We have many people, with very different backgrounds and experiences, all commenting on the situation from their own, often unique, perspectives. While there is, in some cases, rather great overlap concerning the capabilities and training practices of other diving communities, such knowledge is rarely reciprocal. For example: I have a lot of experience with what goes on in the scientific and sports diving communities, a fair amount of knowledge concerning commercial diving and professional PSD, and just a smattering of the military world. I'd be hard pressed to comment on training for pier construction or teaching the operation of military diver delivery vehicles. Similarly there are very few of you reading this who have any experience in the scientific diving community, so you assume that all you have to do is project your sports diving experiences, training and background ... a very risky assumption.

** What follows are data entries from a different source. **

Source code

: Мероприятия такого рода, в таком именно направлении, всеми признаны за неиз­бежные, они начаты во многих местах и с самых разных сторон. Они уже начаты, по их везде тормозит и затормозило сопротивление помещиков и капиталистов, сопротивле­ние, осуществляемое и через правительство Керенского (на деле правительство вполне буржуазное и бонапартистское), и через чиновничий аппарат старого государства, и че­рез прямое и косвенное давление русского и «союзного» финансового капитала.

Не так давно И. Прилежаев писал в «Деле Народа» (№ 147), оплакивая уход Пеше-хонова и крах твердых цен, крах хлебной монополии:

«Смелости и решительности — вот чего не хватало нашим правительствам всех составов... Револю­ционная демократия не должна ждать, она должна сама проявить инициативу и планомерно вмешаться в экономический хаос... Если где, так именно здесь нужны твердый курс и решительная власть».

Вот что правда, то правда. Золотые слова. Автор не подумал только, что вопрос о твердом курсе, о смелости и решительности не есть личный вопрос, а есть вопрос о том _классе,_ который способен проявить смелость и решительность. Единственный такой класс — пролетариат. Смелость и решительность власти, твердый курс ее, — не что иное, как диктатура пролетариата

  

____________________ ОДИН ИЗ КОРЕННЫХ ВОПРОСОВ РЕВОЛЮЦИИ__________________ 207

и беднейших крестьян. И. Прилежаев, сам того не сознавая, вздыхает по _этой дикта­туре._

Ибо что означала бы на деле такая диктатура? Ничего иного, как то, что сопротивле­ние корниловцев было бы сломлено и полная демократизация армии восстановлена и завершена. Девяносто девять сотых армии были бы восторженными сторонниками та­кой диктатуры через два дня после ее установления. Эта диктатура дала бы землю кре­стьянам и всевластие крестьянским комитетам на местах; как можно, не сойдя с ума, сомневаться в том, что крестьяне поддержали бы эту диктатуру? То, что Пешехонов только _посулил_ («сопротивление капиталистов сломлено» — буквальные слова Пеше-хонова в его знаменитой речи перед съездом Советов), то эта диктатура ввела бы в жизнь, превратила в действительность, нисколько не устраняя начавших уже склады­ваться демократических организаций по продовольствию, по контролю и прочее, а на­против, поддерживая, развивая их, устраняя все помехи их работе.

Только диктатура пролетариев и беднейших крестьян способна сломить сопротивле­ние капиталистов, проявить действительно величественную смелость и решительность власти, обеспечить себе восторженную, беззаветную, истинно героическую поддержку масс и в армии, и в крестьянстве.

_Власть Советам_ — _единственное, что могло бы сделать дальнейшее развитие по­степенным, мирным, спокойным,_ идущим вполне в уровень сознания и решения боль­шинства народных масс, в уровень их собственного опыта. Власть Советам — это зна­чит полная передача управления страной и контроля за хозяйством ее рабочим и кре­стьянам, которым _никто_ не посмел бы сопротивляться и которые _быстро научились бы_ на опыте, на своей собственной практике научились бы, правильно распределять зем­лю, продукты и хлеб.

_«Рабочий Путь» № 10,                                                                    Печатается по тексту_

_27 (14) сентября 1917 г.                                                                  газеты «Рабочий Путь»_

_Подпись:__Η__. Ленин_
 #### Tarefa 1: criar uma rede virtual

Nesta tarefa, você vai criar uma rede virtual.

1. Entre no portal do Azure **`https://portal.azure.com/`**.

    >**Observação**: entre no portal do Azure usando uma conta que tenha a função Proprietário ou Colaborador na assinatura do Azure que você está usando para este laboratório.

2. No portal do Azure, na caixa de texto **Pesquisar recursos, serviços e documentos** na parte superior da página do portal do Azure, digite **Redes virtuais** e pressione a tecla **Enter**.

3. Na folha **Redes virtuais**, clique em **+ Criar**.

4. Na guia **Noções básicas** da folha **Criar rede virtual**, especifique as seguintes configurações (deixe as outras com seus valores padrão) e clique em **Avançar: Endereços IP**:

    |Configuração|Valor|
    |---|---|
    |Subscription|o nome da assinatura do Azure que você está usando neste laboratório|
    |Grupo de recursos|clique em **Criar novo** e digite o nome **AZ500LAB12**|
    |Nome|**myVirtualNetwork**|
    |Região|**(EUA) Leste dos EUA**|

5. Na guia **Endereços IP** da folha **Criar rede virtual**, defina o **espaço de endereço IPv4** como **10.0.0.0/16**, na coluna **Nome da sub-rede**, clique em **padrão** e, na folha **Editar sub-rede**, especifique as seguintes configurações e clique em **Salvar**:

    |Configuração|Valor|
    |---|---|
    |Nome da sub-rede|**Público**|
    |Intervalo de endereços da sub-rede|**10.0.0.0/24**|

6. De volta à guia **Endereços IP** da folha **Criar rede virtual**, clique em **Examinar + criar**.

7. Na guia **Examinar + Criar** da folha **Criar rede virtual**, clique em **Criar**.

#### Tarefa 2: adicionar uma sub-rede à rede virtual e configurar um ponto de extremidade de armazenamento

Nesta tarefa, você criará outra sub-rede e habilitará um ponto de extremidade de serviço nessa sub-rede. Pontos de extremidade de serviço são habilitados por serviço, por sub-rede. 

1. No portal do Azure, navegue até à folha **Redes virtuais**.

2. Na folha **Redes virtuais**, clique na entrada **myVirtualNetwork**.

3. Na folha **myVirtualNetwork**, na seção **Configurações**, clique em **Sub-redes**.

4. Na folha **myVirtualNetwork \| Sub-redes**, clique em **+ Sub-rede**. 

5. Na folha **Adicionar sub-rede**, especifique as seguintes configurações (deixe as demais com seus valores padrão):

I doubt if many individuals in the sports community have any real knowledge of the scientific diving world. Many scientific divers are equally blind about other communities, I remember going to a dive show with 4 or 5 of my Assistant Team Leaders, these are folks whose diving knowledge and water skills would place them in the top tier of all the divers that I've known, yet one of them takes me aside and asks me if all the people here are divers? She went on to say that they couldn't possibly be, most of them did not look fit enough to pass a treadmill EKG (a requirement for scientific divers) and a lot of them smoked! She knew nothing at all about the sports diving world and was simply projecting her own experiences into places where it was not applicable.
I see a lot of that going on in this (and similar) threads. When I say that preventing a diver from going deeper should not be a big deal ... I'm not blowing smoke, the, "grab the valve and use an air siphon," approach to the problem is one that we teach in the rescue portion of our courses. Frankly, I thought that I was being generous saying that I expected the weakest Instructor I'd ever trained could pull it off, when the reality is that each and every diver I've ever trained probably could. But there's that difference in standards and training between communities, I could give you a long list of things, from a minimum two minute breath hold, to a twenty foot free dive against the buoyancy of a full 5 mil suit with no weightbelt, that we expect our people to be able to do routinely ... no fuss, no muss.
But I get painted into some bizarre, hairy chested diver, corner that really does not apply, by people who have not experienced what we do and how we train, and who assume that because it was not something they were exposed to in their sports diver training, it is not possible, or belongs in some strange realm of Dirk Pitt clones. In fact I am one of the most careful and risk adverse people that you will ever meet. We teach normal people, in many cases rather nerdy scientists, to perform at a level that is outside of what the sports diving community comprehends, its not magic, it is demanding, but it can be done with anyone who can pass a test of basic watermanship.
Epinephelus, please believe me when I say (irrelevant as I see it being to this entire conversation) that getting to the tank/valve of even someone who doesn't want you is no big deal if you can make contact with them, the only way that you're going to fail is if they swim away from you faster than you can catch up. It doesn't really matter that you might be able to keep your rescuer away from your backside, as long as that rescuer has any sort of a grip on you, you are going up.
Mrlipis, all the facts are not in, but from what is known I can not see where the DM was in any particular danger. While the tank valve is perhaps best, straps will work too. All that needed be done was to make contact, grab a hold, any hold, and establish positive buoyancy. While this may seem a daunting task to you, it really is not, and should be well within the capabilities of an Instructor. Perhaps you should defer a bit to those of us here who have considered, experimented with, practiced and teach the problem of how to handle a struggling victim underwater rather than believing that since it was not in your training it is impossible or impractical or some internet pipe dream.
The fact that dealing with a struggling victim underwater is, "certainly not a position that you would want to put yourself into," does not mean that it is in fact either a difficult problem or a dangerous one. It only means that you personally have made the decision that it is not something that you are prepared to deal with, and that's fine.
jkaterenchuk, a successful rescue with a conscious struggling victim takes a little training and practice, not much, but a little helps. You example of the incident in Thailand a month ago really just goes to show that there are likely many "diving leaders" out there who have not been trained, or thought it through, or practiced the needed techniques.
kyphur, we are clearly very different people. If a friend of mine had too much to drink and it required that I get into a physical altercation with him or her to prevent their driving and endangering them self and others, or that I park my car behind theirs, I'd do it (and have done it). But where I live there's almost no chance of seeing the police for a hour or so after you call.